Dopo l’immancabile cantore svizzero delle Alpi, Ferdinand Hodler, e il suo connazionale Arnold Böcklin, l’autore si concentra sul Novecento, allargando lo sguardo dalla montagna al paesaggio. È un secolo denso di idee, di correnti, di stili e di scuole, e di un’infinità di pittori. Ma è anche l’era dei manifesti, della montagna che diventa soggetto di campagne pubblicitarie per richiamare i turisti. Sgarbi cerca di offrirci un filo conduttore in questo mare magnum di vedutisti, surrealisti, simbolisti, naturalisti.

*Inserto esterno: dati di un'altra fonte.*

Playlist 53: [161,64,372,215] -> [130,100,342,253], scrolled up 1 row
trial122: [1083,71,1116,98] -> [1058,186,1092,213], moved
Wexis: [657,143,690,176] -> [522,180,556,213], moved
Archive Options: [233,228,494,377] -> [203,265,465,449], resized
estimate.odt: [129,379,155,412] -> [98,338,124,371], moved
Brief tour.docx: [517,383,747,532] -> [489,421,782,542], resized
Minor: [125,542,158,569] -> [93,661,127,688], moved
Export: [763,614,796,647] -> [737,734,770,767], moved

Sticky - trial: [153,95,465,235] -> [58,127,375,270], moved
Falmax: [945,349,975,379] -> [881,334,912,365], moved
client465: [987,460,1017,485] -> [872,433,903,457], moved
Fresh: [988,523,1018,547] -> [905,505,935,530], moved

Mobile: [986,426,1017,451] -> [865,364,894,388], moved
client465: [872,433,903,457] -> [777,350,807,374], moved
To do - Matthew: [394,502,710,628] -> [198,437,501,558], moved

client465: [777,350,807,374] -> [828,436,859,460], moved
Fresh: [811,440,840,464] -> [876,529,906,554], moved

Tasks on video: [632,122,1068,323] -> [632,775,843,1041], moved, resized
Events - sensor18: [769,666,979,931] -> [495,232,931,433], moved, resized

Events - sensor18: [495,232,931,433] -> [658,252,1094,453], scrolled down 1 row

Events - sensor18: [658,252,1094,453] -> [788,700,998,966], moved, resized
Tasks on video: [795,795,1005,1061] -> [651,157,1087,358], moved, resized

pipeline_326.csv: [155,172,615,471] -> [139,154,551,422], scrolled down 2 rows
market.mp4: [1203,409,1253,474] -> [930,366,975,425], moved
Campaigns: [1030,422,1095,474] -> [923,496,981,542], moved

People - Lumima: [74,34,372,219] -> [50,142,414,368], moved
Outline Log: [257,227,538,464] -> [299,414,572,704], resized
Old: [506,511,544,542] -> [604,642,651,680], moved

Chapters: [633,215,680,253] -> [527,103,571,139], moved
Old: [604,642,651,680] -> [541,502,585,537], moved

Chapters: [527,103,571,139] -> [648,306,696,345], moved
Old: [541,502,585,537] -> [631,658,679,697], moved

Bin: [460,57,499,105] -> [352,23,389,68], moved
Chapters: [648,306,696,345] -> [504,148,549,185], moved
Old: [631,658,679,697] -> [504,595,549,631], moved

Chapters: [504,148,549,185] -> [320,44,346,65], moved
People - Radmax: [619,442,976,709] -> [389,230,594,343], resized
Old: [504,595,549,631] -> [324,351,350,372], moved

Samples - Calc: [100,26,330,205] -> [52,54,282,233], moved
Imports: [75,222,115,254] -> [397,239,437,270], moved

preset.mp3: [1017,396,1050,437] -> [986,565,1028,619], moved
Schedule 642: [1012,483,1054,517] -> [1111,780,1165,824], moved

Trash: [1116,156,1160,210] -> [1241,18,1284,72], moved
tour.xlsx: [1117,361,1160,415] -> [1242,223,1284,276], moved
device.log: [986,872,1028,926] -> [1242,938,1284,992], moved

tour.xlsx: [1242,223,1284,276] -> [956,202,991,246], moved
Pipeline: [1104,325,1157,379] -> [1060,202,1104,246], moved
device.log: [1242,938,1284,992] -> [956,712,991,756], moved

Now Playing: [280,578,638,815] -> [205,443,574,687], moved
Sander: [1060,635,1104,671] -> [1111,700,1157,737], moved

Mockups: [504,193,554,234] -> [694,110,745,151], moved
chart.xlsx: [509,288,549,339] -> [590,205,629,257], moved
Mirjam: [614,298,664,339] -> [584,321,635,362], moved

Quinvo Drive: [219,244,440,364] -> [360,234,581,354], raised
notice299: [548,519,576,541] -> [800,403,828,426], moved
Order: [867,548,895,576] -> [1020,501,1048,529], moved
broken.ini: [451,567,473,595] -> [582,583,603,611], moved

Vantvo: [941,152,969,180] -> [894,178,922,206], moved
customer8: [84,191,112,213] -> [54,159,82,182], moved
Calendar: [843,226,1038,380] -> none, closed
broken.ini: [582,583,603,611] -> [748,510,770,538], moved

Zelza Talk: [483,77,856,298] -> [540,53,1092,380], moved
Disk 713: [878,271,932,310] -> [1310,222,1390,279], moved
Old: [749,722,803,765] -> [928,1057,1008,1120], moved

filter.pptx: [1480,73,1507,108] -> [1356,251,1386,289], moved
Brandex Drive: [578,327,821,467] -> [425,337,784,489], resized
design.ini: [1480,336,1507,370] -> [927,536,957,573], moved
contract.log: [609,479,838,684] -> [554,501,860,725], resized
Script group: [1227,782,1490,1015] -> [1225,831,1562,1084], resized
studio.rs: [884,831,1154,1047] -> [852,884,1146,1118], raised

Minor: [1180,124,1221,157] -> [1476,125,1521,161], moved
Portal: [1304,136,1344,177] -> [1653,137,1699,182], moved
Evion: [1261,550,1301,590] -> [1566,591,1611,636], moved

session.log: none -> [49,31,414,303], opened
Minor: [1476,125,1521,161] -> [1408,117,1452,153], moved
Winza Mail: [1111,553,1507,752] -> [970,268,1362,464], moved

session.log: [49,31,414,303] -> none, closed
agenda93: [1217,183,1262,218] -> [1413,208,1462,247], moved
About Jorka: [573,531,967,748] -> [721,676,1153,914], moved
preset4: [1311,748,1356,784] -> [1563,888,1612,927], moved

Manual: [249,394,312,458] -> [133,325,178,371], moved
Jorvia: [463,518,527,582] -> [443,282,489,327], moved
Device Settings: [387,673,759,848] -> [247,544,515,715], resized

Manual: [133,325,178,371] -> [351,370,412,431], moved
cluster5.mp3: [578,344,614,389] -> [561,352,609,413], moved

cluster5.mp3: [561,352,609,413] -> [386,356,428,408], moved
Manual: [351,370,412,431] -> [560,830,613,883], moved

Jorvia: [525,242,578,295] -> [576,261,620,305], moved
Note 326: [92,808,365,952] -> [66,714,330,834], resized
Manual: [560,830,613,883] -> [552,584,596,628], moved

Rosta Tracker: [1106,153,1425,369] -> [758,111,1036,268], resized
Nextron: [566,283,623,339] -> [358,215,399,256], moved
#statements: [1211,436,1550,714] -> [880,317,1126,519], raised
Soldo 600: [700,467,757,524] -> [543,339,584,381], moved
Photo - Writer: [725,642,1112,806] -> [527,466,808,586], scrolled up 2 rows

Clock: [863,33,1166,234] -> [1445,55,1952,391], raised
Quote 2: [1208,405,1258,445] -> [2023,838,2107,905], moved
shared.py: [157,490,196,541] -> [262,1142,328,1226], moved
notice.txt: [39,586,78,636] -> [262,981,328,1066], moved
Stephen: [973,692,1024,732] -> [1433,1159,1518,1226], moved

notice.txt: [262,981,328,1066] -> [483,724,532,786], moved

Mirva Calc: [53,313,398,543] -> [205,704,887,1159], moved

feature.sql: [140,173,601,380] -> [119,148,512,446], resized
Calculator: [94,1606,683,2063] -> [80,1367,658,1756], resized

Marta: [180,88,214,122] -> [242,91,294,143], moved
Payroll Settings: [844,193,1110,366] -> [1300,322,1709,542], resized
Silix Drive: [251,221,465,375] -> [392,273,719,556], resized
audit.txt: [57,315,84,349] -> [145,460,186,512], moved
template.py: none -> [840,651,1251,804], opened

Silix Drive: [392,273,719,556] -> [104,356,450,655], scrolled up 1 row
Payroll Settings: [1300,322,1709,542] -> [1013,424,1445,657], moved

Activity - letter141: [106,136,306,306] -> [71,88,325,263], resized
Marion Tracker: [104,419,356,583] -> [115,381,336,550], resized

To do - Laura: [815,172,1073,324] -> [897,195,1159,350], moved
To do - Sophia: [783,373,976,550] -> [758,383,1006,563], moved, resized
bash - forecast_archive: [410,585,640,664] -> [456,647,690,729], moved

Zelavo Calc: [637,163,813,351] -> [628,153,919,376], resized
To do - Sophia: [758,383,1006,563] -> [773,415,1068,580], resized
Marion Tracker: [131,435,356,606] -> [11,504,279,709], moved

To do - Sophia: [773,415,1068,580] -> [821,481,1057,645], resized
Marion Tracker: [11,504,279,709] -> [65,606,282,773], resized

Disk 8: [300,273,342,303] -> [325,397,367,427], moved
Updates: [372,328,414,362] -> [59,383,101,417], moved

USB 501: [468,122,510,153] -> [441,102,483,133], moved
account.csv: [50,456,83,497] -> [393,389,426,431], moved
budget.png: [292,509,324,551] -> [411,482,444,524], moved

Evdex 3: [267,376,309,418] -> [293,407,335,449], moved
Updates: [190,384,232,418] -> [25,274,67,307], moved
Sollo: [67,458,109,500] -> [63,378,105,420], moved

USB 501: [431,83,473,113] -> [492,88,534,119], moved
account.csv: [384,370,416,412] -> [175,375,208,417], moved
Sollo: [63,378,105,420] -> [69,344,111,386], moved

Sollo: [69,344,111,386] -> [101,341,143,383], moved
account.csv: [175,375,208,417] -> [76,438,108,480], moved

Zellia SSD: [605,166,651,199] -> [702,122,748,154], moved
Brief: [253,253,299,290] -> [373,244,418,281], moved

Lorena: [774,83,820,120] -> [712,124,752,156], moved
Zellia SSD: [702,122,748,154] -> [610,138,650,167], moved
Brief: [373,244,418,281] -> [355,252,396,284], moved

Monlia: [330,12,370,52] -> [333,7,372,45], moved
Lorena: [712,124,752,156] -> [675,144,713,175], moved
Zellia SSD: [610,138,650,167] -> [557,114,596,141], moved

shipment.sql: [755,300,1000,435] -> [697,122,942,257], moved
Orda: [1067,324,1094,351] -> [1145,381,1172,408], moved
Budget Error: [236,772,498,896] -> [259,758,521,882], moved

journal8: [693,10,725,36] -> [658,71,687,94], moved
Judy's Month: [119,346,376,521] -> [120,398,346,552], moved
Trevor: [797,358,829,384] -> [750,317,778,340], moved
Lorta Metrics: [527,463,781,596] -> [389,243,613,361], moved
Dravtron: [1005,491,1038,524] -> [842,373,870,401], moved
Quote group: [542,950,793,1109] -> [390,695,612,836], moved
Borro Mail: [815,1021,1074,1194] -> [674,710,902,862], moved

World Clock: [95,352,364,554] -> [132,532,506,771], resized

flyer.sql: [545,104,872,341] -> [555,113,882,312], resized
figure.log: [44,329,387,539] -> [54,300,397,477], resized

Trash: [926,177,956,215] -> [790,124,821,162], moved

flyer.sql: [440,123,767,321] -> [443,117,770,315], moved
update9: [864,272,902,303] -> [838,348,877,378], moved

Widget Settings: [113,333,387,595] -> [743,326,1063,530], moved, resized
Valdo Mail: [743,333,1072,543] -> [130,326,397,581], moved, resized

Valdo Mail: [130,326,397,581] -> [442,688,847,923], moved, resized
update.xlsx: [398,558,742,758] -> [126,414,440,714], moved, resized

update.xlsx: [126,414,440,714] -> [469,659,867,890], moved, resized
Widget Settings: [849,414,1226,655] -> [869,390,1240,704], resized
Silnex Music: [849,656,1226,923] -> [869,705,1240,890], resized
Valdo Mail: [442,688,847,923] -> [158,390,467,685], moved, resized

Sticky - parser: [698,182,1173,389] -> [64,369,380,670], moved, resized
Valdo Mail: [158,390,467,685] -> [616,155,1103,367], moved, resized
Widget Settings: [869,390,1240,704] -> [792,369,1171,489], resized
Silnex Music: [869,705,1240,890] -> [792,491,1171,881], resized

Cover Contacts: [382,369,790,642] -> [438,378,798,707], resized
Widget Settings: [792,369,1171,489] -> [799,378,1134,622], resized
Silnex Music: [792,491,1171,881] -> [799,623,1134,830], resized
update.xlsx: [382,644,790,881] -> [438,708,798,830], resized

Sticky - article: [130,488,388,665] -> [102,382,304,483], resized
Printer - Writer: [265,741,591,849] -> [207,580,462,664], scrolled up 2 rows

Graziosa è la Ragazza cadorina del 1929 (collezione privata) di Ubaldo Oppi, che rifugge dalle avanguardie e da scelte estreme che impongono uno sforzo di fantasia per identificare la sagoma della montagna nel quadro. Qui la ragazza, dipinta con realismo, e la montagna sono un tutt’uno. La bellezza delle Dolomiti e della giovane vanno a braccetto. In quest’ultima parte del libro, ci sono i trentini Depero, Wolf, e Garbari, il valdostano Italo Mus, ma anche Mario Sironi e Dino Buzzati. Si chiude con uno sconfinamento nella fotografia, con Luigi Ghirri e la sua Alpe di Siusi, accattivante come una pubblicità ma anche emblema dell’anelito dell’uomo d’oggi verso la montagna che diventa luogo di sport, svago, piacere, o vetta in cui avvicinarci al divino, al cielo, a seconda delle idee di ciascuno.